Historicamente, os investigadores que trabalhavam com este organismo imprimiam um mapa físico e colocavam o bolor de lodo por cima. Mas Kay acredita que a abordagem da Mireta, que replica a construção de caminhos do bolor de lodo sem recorrer a organismos reais, pode ajudar a resolver problemas mais complexos. O bolor de lodo é visível a olho nu, pelo que a equipa de Kay estudou, em laboratório, como estas massas se organizam, concentrando-se nos comportamentos essenciais que tornam estes organismos tão eficazes na criação de redes eficientes. Depois, traduziram esses comportamentos num conjunto de regras que deu origem a um algoritmo.

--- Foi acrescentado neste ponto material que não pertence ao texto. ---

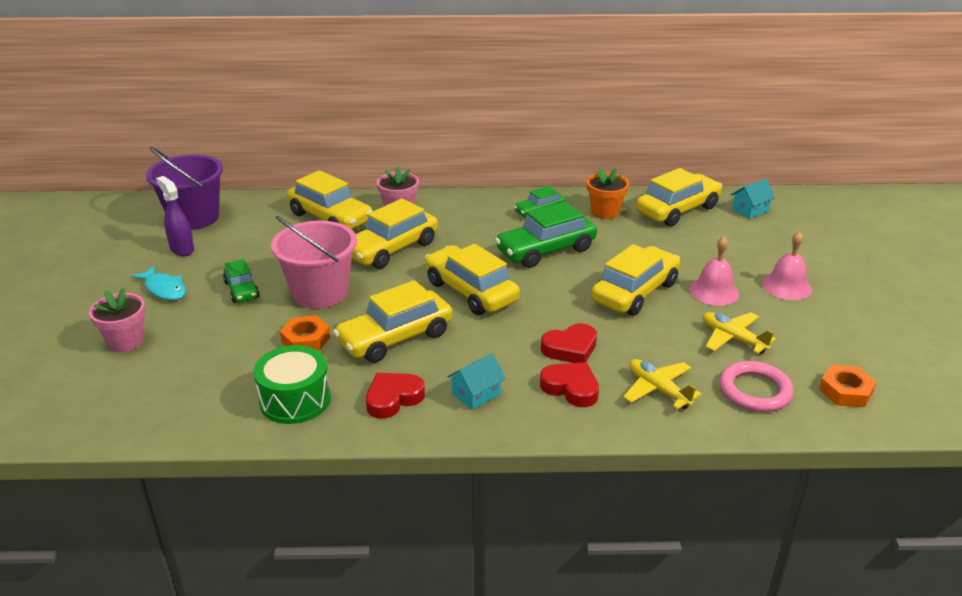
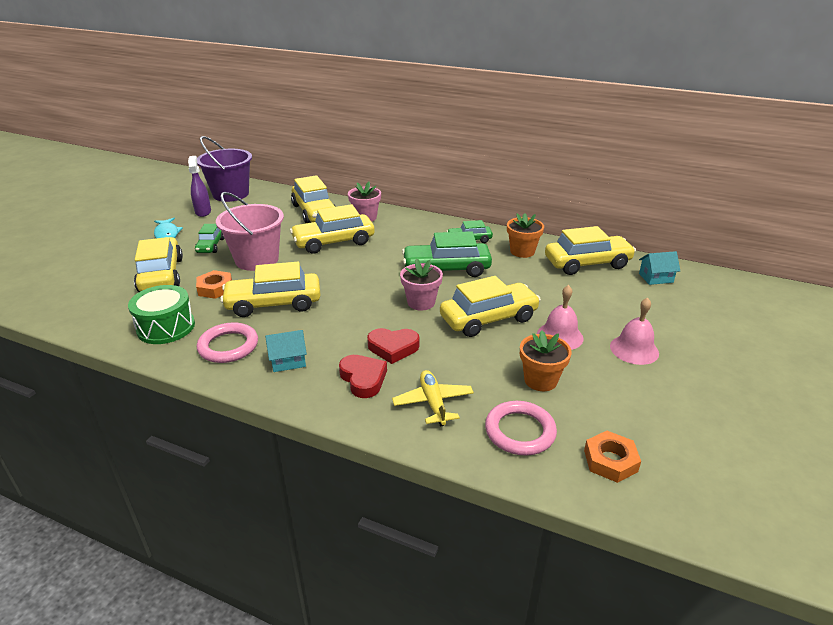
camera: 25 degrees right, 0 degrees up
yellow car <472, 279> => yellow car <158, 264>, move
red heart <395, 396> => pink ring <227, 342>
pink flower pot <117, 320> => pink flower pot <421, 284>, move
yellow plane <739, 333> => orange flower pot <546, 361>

Alguns especialistas não estão convencidos. Segundo Geoff Boeing, professor associado do Departamento de Planeamento Urbano e Análise Espacial da Universidade do Sul da Califórnia, nos Estados Unidos, este tipo de algoritmos não responde “às realidades confusas de entrar numa sala com um grupo de partes interessadas e co-criar uma visão para o futuro da sua comunidade”. Para ele, os desafios do planeamento urbano moderno não são apenas técnicos. “Não é que não saibamos como tornar redes de infraestrutura eficientes, resilientes e conectadas. É que é politicamente difícil fazer isso acontecer.”
Michael Batty, professor emérito do Centre for Advanced Spatial Analysis do University College London, considera o conceito mais promissor. “Há, certamente, potencial para exploração”, afirma, observando que os humanos, há muito, traçam paralelos entre sistemas biológicos e cidades. Há décadas que designers procuram inspiração na natureza, como sistemas de ventilação inspirados em cupinzeiros ou comboios de alta velocidade modelados a partir do bico do martim-pescador.
Tal como Boeing, Batty receia que algoritmos deste tipo reforcem o planeamento de cima para baixo, quando a maioria das cidades cresce de baixo para cima. Mas, para Kay, a beleza do algoritmo está precisamente na forma como imita um crescimento biológico distribuído: tal como o bolor de lodo, começa a partir de múltiplos pontos e liga-se de forma orgânica, em vez de seguir percursos pré-determinados.
Desde o lançamento, no início deste ano, a Mireta, sediada em Cambridge, Massachusetts, nos Estados Unidos, já trabalhou em cerca de cinco projetos. E o bolor de lodo é apenas o começo. A equipa também está a analisar algoritmos inspirados em formigas, que deixam trilhos químicos que se fortalecem com o uso e apresentam soluções descentralizadas para a otimização de redes. “A biologia já resolveu praticamente todos os problemas de rede que se possa imaginar”, diz Kay.